• 1 crushing

    We crush the grains gently to break open the kernels and get access to the starches inside. Brewing starts with crushing the grains, mostly malted barley and also wheat, rye and oats for some beers.
  • 2 mashing

    In the mash vessel we combine the crushed grains with warm water. Natural enzymes in the malt convert the starches to sugars that will be fermentable by yeast later in the process. Different mash temperatures produce varying levels of fermentable sugars. 
  • 3 lautering

    After mashing we transfer all the grains and liquid over to the lautering vessel. During lautering we separate the sweet liquid from from the grains, and also rinse the grains to extract all the sugars.
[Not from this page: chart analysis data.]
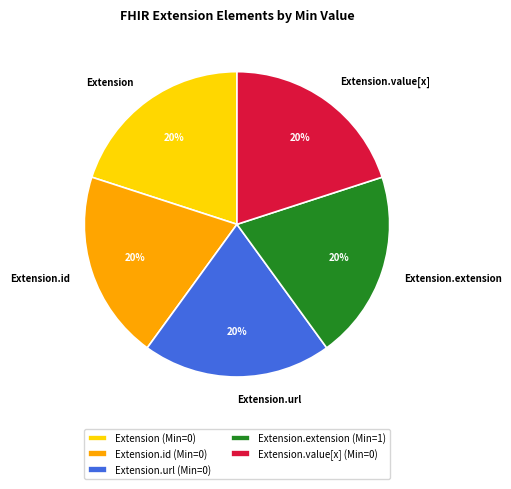

Is Extension.id the majority of the pie?

No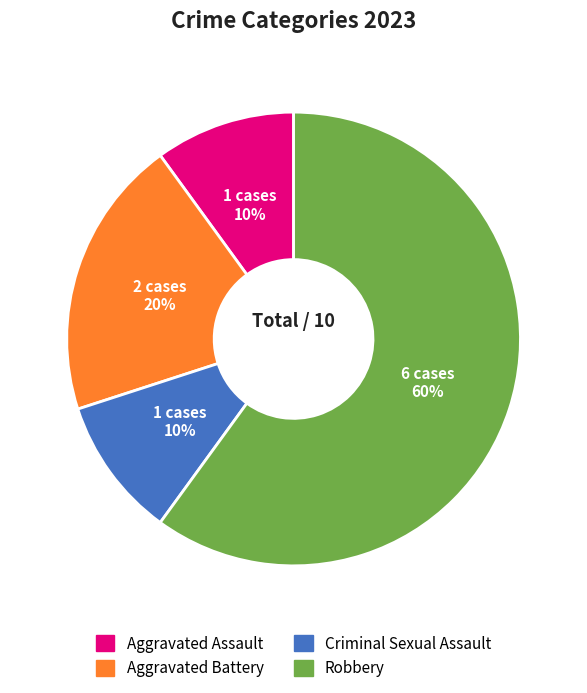

To the nearest percent, what is the difference between the largest and smallest slice percentages?

50%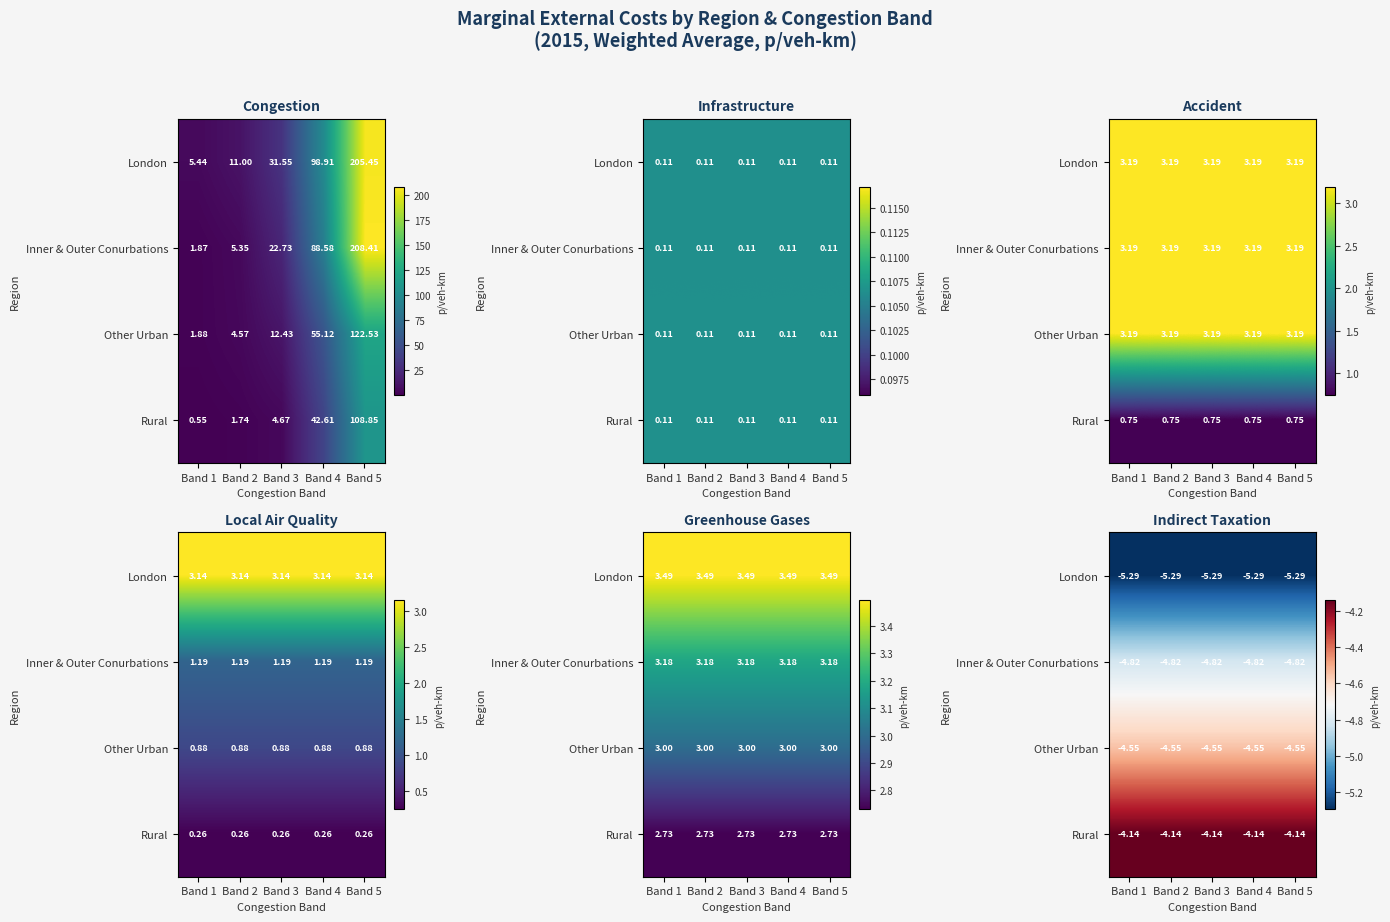

What is the average value of the London series?

-5.3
This sweet liquid is called wort”. The spent grains are then fed by a local farmer to some very happy cows.
  • 4 boiling

    After lautering we transfer the wort to the boil kettle and start boiling. The boiling process is usually one hour and in this time we add hops at different intervals. Hops added early in the boil give beer its bitterness, while hops added later primarily give aroma.
  • 5 whirlpooling

    Next we transfer the boiled wort to the whirlpool vessel through a special inlet, causing the liquid to move in a circular fashion. This causes solids (hops and other sediment) to collect in the center. Then we can drain off the wort and leave the sediments behind.
  • 6 cooling

    After whirlpooling the wort must be cooled. We pump the wort through a heat exchanger which uses fresh water for cooling. Cooled wort exits the heat exchanger on the way to the fermenter, and we collect heated water to be used for the next brew, saving energy.
  • 7 fermentation

    Once the cooled wort is moved to the fermenter we add brewer’s yeast. The type of yeast depends on what beer is being made. Yeast consumes the natural sugars in the wort and converts these to alcohol and CO2. Yeast type and temperature have a very big impact on the flavour.
  • 8 conditioning

    After fermentation the beer needs time at cold temperatures for conditioning. During this time the yeast will sediment and the beer will become clearer. For some beers like IPA’s we also add hops in a process called dry hopping. This gives IPA styles their characteristic aroma.
  • 9 packaging

    After conditioning the beer is centrifuged to remove yeast and hop particles. This is not a filter, but a gentle way to remove sediments. The beer is then carbonated and we package it in cans, bottles and kegs. The freshly packaged beer is then sent to customers to enjoy. Cheers!